Records for processing
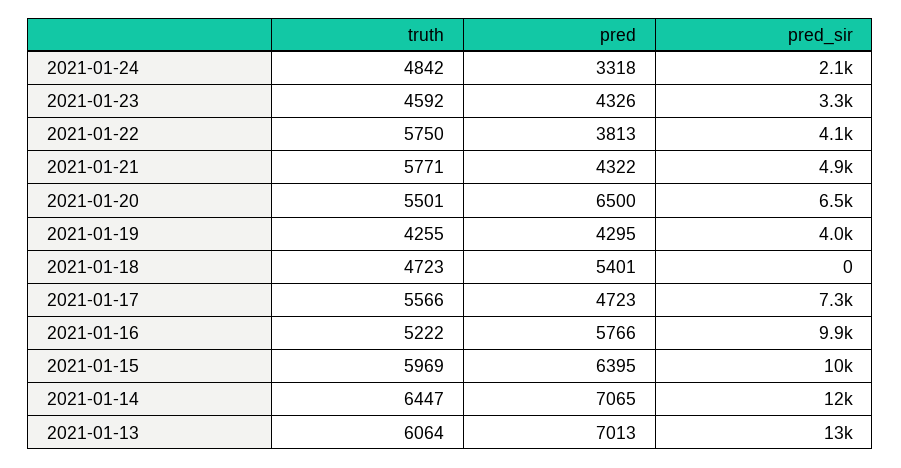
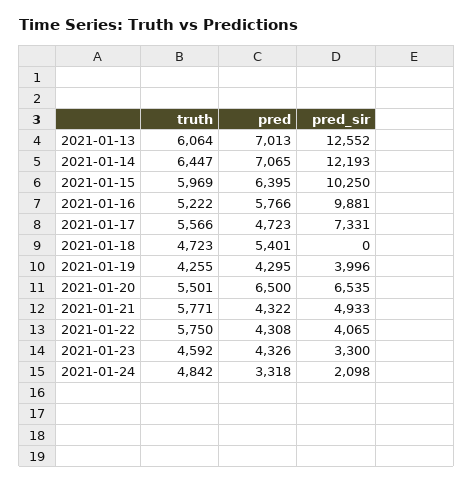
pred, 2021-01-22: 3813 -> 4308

* * *

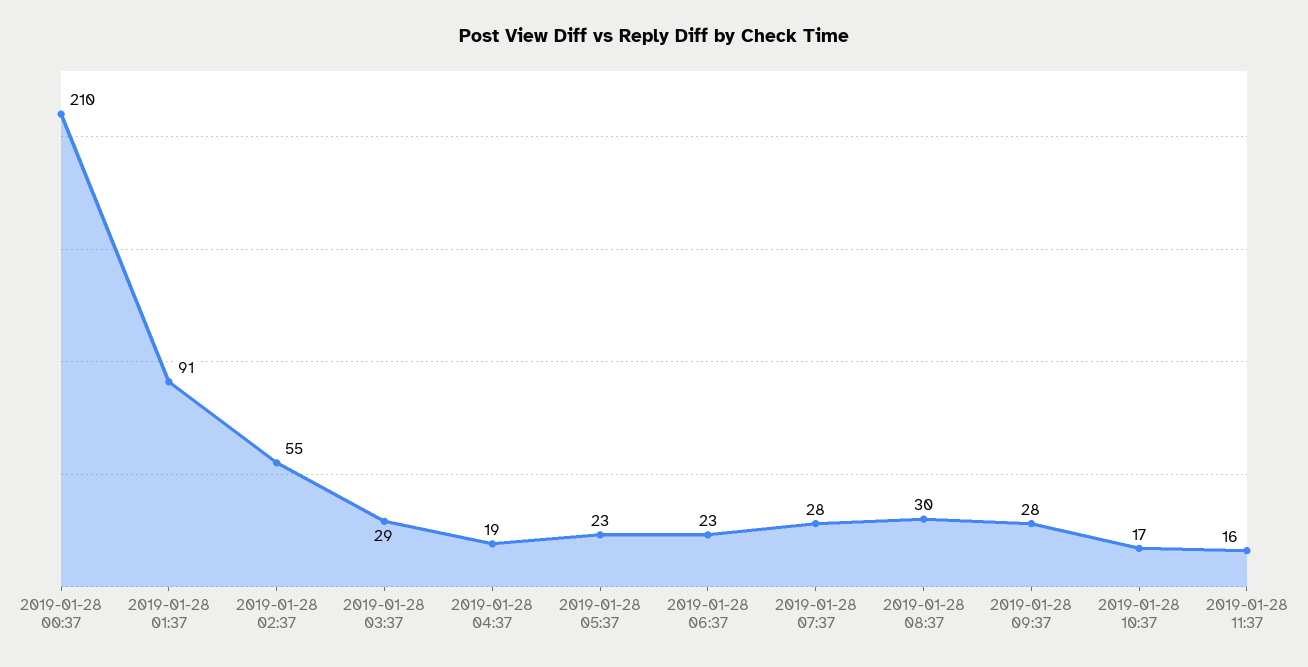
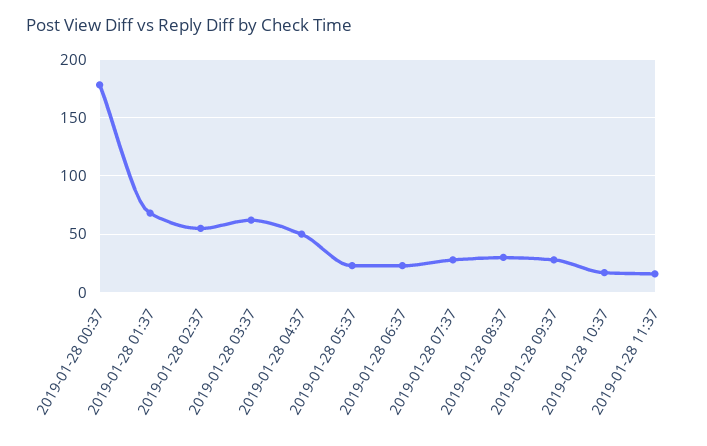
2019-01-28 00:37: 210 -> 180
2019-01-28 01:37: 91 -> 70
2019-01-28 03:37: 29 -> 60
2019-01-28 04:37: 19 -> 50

Directive
From the data above, reproduce word for word the lines running from the line with "2019-01-28 01:37: 91 -> 70" to the line with "2019-01-28 04:37: 19 -> 50", ends included.

Result
2019-01-28 01:37: 91 -> 70
2019-01-28 03:37: 29 -> 60
2019-01-28 04:37: 19 -> 50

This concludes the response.